The spread between ISM gauges of new orders and employment turned negative for the last two months in the Tempe, Arizona, group’s manufacturing and service industry surveys. This has happened only three other times in the 14 years overlapping the two sets of data, and a recession ensued in two of those three, according to Credit Suisse.
The probability of a slump in the next six months has soared to 30 percent from 5 percent at the end of July, Credit Suisse’s Basile said. The latest reading contrasts with mid-2010, when economists were concerned about a so-called double-dip. That scare barely registered, as the recession probability was 4 percent at the time, he said.
Credit Suisse bases its forecasts on measures including stock prices, payroll momentum, jobless claims, housing permits, consumer expectations and energy costs.
A 16.8 percent plunge in the S&P 500 index (SPX) over 11 days, in the period to Aug. 8, has occurred just twice without signaling a recession, according to figures going back to at least 1970 from ISI Group Inc. In 1987 and 2002, there was a jump in unemployment claims with a short lag, ISI said in an Aug. 9 report titled “Recession Risk Rising.”
The bond market also is signaling a less-encouraging outlook. The yield on the 10-year U.S. Treasury note has been moving down from 3.77 percent in February and briefly touched a record low of 2.03 percent on Aug. 9 after the Fed’s dimmer assessment of the economy.
The shrinking gap between the 10-year Treasury note and the target for the federal funds rate may be another signal of recession, according to Paul Kasriel, chief economist at Northern Trust Corp. in Chicago. With the benchmark rate on overnight loans among banks stuck at near zero since December 2008, the spread between short-term and 10-year rates has declined in tandem with the falling 10-year yield.
“A narrowing trend in the spread generally indicates weaker economic growth ahead,” he said in a note following the Fed’s statement. “The fact that the spread narrowed this much in such short time under these conditions is a necessary ingredient for the formation of a recession.”
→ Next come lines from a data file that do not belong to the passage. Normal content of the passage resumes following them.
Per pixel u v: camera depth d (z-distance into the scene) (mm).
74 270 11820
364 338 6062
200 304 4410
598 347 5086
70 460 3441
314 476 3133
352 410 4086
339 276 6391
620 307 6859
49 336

Some regional reports point to a slump in the making. A three-month average of the Federal Reserve Bank of Chicago’s national index of economic activity was minus 0.6 in June. Readings less than minus 0.7 following a period of economic expansion signal an increasing likelihood a recession has begun.
Unemployment is another sign of trouble. If the three-month average of the rate increases by more than three-tenths of a percentage point, the economy has either entered recession or will do so within six months, according to Goldman Sachs Group Inc. Chief Economist Jan Hatzius.
Joblessness, while up from 8.8 percent in March, slid to 9.1 percent in July from 9.2 percent the prior month as discouraged workers left the labor force, so “we’re not there” in terms of the recession criterion, Hatzius says. “But if we were to see further spot increases over the next couple of months, that would definitely be a warning sign.”
He forecasts a one-in-three chance of a renewed recession within the next nine months. The unemployment rate will rise to 9.25 percent by the end of next year, Hatzius said last week, when he cut his growth forecasts through the first quarter of 2012.